TEXT Start Marker

15                       We agree with the trial court’s implicit conclusion that the provision in the parties’ divorce judgment allowing for them to “share equally in the event of any gain or loss resulting from the auction sale” was ambiguous.  The court clearly intended that there be an adjustment to the property division in the event the sale values differed from the appraised values of the items sold, but the judgment did not specify how the parties’ adjusted shares would be determined once the sale had occurred.

16                       In our view, the trial court’s interpretation and effectuation of the judgment’s post-sale adjustment provision was reasonable.  The court made the adjustment based on the reduced value of the items actually sold at the auction, which is consistent with the language of the provision specifying that the gain or loss to be shared by the parties was that “resulting from the auction sale as compared with the aggregate appraised value of the items to be auctioned” (emphasis added).  The court’s conclusion that the loss should be apportioned between the parties according to their respective shares of the estate, i.e., 60/40, was also not unreasonable.[4]  While it is true that this resulted in Richard bearing a larger share of the loss than Correne, had it not been for the court’s allowance of a post-sale adjustment, Richard would have borne the entire loss in value of the
items sold.  The court also acted reasonably in dividing the sale costs equally between the parties, which is what the adjustment provision called for.  Finally, if the court erred in its treatment of the appraisal fee, the error benefited Richard, and Correne has not cross-appealed (see footnote 2).

17                       Because the trial court reasonably interpreted and clarified the divorce judgment, we reject Richard’s contention that the trial court should have gone further and revalued all of the personal property he received on the basis of the sale-to-appraised-value ratio for the items sold.  First, as we have noted, Richard did not object at trial to the use of the appraisal Correne had procured for property division evaluation purposes.  Moreover, Richard’s proposed adjustment would have been inconsistent with the language in the judgment calling for loss-sharing only on “the items to be auctioned.”  Thus, what Richard proposes goes beyond a “clarification” of the property division in the judgment and is arguably a “modification” to it, which is prohibited by Wis. Stat. § 767.32(1)(a) (2003-04).[5] 

18                       We similarly reject Richard’s argument that the trial court erred in failing to take into account the capital gains tax consequences of the sale.  We recognize that Wis. Stat. § 767.255(3)(k) provides that, when dividing the
property in a divorce, a court should consider “[t]he tax consequences to each party,” but it can do so only if the party who allegedly suffers such consequences provides evidence as to the tax impact on him or her.  A party seeking an allowance for tax consequences bears the responsibility of demonstrating to the trial court what those consequences are.  See Fowler v. Fowler, 158 Wis. 2d 508, 518-19, 463 N.W.2d 370 (Ct. App. 1990).  As we explained in Fowler:

[I]t is not up to the court to provide the evidence.  Rather, it is the court's responsibility to decide on the basis of the evidence.  If the parties do not present the trial court with any evidence or other reliable data as to the tax consequences of the court’s decision, the court does not abuse its discretion in failing to take those consequences into consideration.

TEXT End Marker
RECORDED DATA Start Marker

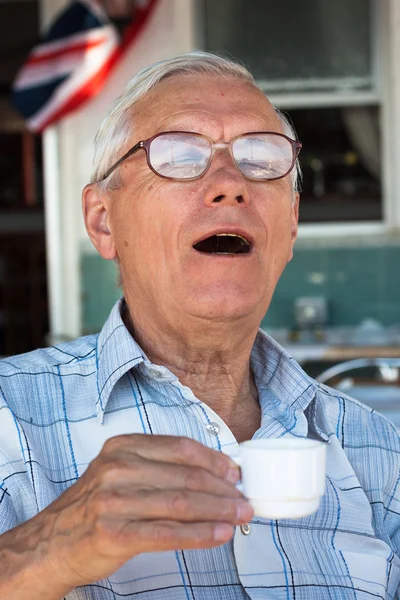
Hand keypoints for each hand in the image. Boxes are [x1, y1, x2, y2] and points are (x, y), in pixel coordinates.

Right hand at [28, 434, 251, 591]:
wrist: (51, 543)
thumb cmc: (93, 508)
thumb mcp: (119, 473)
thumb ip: (159, 468)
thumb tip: (212, 474)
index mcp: (122, 446)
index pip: (180, 448)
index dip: (214, 460)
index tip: (235, 472)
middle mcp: (118, 468)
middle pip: (185, 476)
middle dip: (223, 489)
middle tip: (245, 499)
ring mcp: (114, 501)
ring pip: (181, 503)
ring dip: (219, 510)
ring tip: (241, 516)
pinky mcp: (114, 533)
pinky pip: (168, 533)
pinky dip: (200, 534)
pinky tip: (220, 534)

RECORDED DATA End Marker

[WORK REQUEST 1]:
According to the divorce appeal opinion, in what proportion did the trial court apportion the auction loss between the parties?
[WORK REQUEST 2]:
Continue the divorce appeal opinion from where it stops.

[TASK RESPONSE 1]:
It apportioned the loss according to their respective shares of the estate, 60/40.

[TASK RESPONSE 2]:
Id. at 519 (citation omitted). 

19                        Richard provided no evidence or data at the postjudgment hearing that would have permitted the trial court to make a further adjustment to the property division for the tax consequences to Richard flowing from his personal property sale.  Richard first brought up the subject of capital gains tax consequences from the sale at the conclusion of the hearing.  He told the court, “I had no choice, but to sell it. I couldn’t get a loan with that kind of maintenance. I feel that capital gains should be shared.”  The court responded as follows:

… I tend to agree [with Correne’s counsel] that’s not at issue today.  My reaction is that if there are capital gains, my initial reaction to that process is if there are capital gains as part of the sale, that those are reduced proceeds as well and ought to be divided.  That’s how I would react.  I’m not saying that’s my decision.  I don’t know how much money that is.

If you want to argue about it, you can argue about it, but it seems to me we divided all the other costs of the sale.  Capital gain is legitimate cost of that sale.  It’s money out of somebody’s pocket.  I think that it ought to be shared. 

(Emphasis added.)

20                        Thus, the trial court essentially agreed with Richard that the tax consequences of the personal property sale were a legitimate consideration and might well have been taken into account had evidence of the tax impact on Richard been presented.  That not having occurred, however, we conclude the court did not erroneously exercise its discretion by not granting a further reduction in the equalization payment for capital gains taxes on the sale.  See Fowler, 158 Wis. 2d at 519.

CONCLUSION

21                        For the reasons discussed above, we affirm the appealed order.

                        By the Court.—Order affirmed.

                        Not recommended for publication in the official reports. 

 

 

 


 



[1]  The total value of the marital estate as set forth in the parties’ divorce judgment was $598,741, while the figure used at the postjudgment adjustment hearing was $598,542.  Neither the record nor the parties explain why a slightly different figure was used at the postjudgment hearing.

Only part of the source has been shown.